La vita prosegue frenetica. Persone entrano ed escono dal metro, gli accampamenti sembrano ormai più un arredo urbano che un’emergenza umanitaria in carne ed ossa. Alcuni commercianti della zona si lamentano : «Questa situazione non è più sopportabile. Ho perso il 50% dei miei affari da quando queste persone vivono qui», dichiara il proprietario di un bar su Avenue Jean Jaures, sotto la garanzia d’anonimato. «Cerco di passare di qui il meno possibile, c’è puzza di escrementi, è disgustoso, fanno pipì dappertutto. Ci sono delle persone che gli forniscono del cibo, è naturale che si ammassino tutti qui», assicura con una smorfia Claire, 30 anni, impiegata, che ha un appartamento che dà sugli accampamenti.

Molti abitanti del quartiere hanno organizzato distribuzioni di cibo tre volte al giorno. «Siamo semplici cittadini, facciamo quel che possiamo per alleviare i dolori di queste persone.
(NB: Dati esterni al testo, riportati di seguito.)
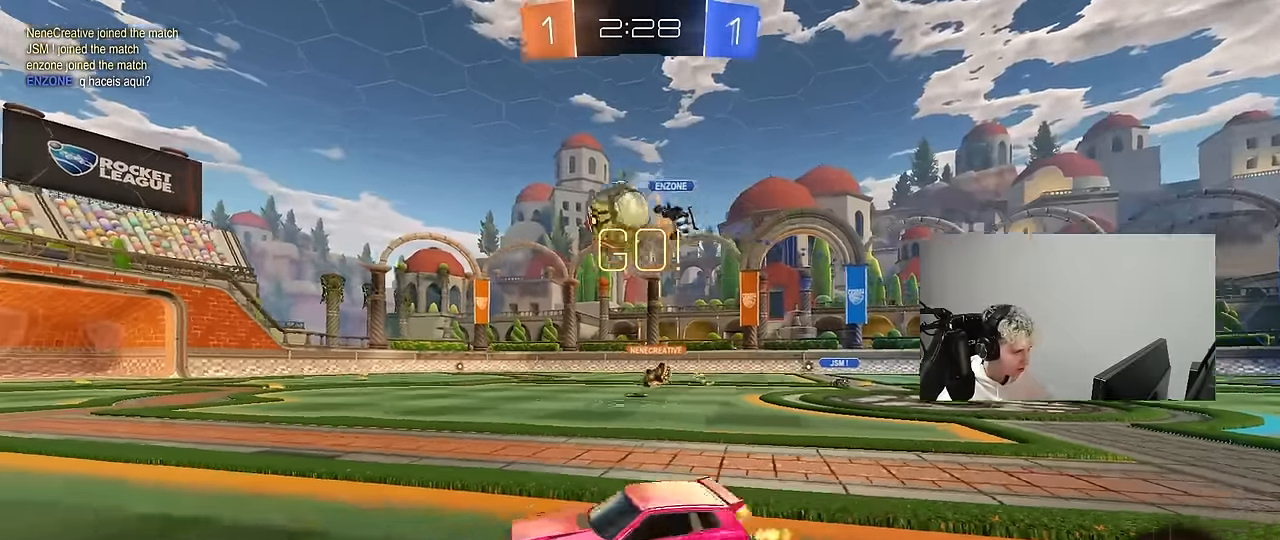
{"keys": ["w"], "mouse": [], "mouse_move": "still", "events": [[184, "d", "up"], [234, "a", "down"], [417, "a", "up"]]}
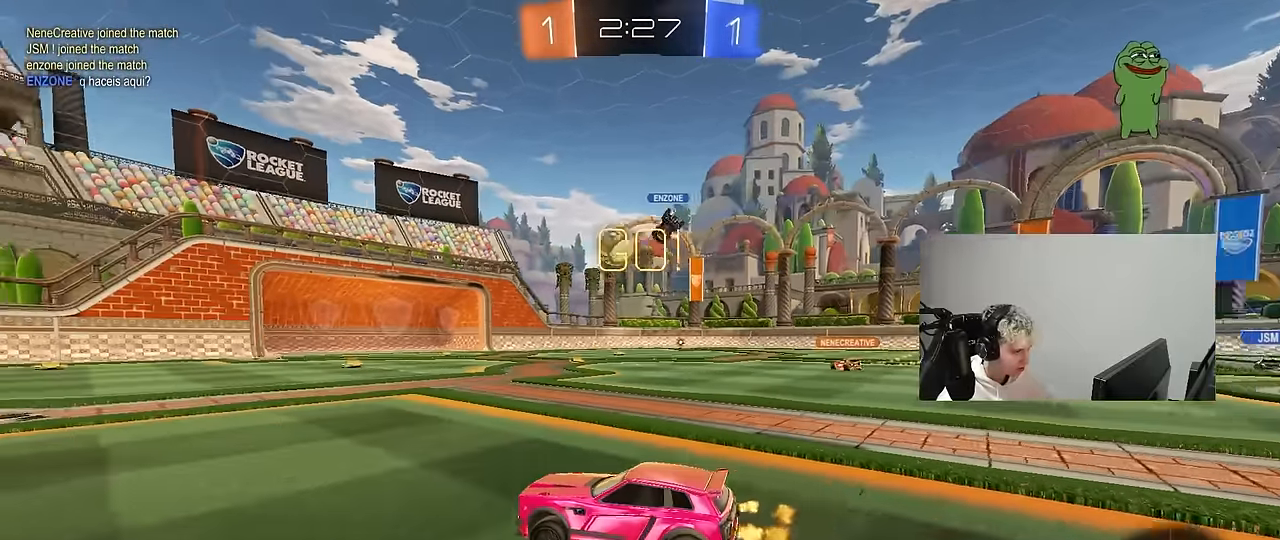
{"keys": ["a", "s", "shift"], "mouse": ["left", "right"], "mouse_move": "still", "events": [[150, "d", "down"], [200, "mouse_left", "down"], [200, "mouse_right", "down"], [234, "a", "down"], [234, "d", "up"], [234, "shift", "down"], [284, "mouse_right", "up"], [334, "mouse_right", "down"], [384, "s", "down"], [384, "w", "up"]]}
Dormire per strada è terribile, che almeno possano riscaldarsi con un pasto caldo», dice Anne. Sono molte le associazioni presenti, si incaricano di fornire cibo, cure mediche, corsi di lingua e beni di prima necessità.

Tra queste c’è Baam (Bureau d’accueil et d’accompagnement des migrants), che offre corsi di francese ai migranti di Place de Stalingrad, oltre che un supporto legale per i richiedenti asilo. Ogni sera duecento migranti si siedono sulle gradinate della piazza dove i volontari, studenti, cittadini, dispensano i corsi. «Liberté, égalité, fraternité significa questo» chiosa Manuel, studente di science politiche.